**Exercise details**
In the data below, find each line that contains the word "embargo" and copy it.

**Records to use**
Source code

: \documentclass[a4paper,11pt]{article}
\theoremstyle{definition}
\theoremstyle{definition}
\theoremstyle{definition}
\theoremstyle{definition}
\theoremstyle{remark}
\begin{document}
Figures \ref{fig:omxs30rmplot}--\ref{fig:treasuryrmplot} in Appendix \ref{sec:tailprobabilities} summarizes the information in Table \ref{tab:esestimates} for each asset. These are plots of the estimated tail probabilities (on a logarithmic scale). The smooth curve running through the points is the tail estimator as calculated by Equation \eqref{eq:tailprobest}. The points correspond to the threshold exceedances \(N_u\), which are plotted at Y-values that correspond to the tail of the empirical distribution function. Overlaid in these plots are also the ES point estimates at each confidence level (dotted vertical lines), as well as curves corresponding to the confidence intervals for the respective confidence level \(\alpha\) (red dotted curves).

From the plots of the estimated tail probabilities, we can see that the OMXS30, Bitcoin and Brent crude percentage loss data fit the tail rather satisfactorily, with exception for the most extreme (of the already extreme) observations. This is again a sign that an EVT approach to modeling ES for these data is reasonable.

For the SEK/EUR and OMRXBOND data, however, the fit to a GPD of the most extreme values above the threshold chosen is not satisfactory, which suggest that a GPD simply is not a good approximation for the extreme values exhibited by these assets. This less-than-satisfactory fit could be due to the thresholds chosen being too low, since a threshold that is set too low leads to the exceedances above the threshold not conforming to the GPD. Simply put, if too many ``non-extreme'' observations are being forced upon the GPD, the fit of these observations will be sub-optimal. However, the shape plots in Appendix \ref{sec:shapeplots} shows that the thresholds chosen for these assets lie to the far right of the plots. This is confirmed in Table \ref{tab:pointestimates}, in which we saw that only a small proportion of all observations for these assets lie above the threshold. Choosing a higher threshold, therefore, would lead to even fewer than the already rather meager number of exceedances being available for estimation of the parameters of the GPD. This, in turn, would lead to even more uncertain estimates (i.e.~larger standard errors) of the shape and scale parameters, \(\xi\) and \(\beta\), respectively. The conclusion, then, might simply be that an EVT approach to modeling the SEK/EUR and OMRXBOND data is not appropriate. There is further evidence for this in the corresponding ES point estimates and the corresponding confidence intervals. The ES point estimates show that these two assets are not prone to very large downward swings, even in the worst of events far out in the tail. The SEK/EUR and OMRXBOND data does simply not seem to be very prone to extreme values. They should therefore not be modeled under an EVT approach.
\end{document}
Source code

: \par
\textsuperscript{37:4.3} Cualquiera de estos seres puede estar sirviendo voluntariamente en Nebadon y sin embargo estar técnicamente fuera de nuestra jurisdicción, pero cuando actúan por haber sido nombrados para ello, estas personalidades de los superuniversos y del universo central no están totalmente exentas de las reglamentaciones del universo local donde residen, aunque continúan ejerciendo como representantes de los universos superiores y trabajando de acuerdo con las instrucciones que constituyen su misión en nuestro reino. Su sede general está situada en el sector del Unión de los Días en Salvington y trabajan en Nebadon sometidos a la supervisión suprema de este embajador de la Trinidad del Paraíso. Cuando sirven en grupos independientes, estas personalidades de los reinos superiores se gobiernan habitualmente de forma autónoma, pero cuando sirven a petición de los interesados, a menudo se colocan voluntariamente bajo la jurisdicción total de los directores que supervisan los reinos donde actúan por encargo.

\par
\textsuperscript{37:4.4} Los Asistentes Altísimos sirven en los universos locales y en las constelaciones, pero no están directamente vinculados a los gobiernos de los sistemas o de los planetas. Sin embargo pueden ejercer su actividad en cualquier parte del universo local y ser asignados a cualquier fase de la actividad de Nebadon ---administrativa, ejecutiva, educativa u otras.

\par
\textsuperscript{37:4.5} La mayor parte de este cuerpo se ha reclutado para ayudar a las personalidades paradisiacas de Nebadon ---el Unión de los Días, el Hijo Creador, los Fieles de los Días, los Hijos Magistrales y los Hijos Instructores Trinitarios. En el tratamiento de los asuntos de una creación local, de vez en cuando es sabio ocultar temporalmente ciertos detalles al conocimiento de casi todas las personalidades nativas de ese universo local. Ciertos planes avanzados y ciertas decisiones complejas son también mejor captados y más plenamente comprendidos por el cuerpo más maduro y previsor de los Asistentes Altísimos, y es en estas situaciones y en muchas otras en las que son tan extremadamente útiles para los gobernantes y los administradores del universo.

**Written answer**
\textsuperscript{37:4.3} Cualquiera de estos seres puede estar sirviendo voluntariamente en Nebadon y sin embargo estar técnicamente fuera de nuestra jurisdicción, pero cuando actúan por haber sido nombrados para ello, estas personalidades de los superuniversos y del universo central no están totalmente exentas de las reglamentaciones del universo local donde residen, aunque continúan ejerciendo como representantes de los universos superiores y trabajando de acuerdo con las instrucciones que constituyen su misión en nuestro reino. Su sede general está situada en el sector del Unión de los Días en Salvington y trabajan en Nebadon sometidos a la supervisión suprema de este embajador de la Trinidad del Paraíso. Cuando sirven en grupos independientes, estas personalidades de los reinos superiores se gobiernan habitualmente de forma autónoma, pero cuando sirven a petición de los interesados, a menudo se colocan voluntariamente bajo la jurisdicción total de los directores que supervisan los reinos donde actúan por encargo.
\textsuperscript{37:4.4} Los Asistentes Altísimos sirven en los universos locales y en las constelaciones, pero no están directamente vinculados a los gobiernos de los sistemas o de los planetas. Sin embargo pueden ejercer su actividad en cualquier parte del universo local y ser asignados a cualquier fase de la actividad de Nebadon ---administrativa, ejecutiva, educativa u otras.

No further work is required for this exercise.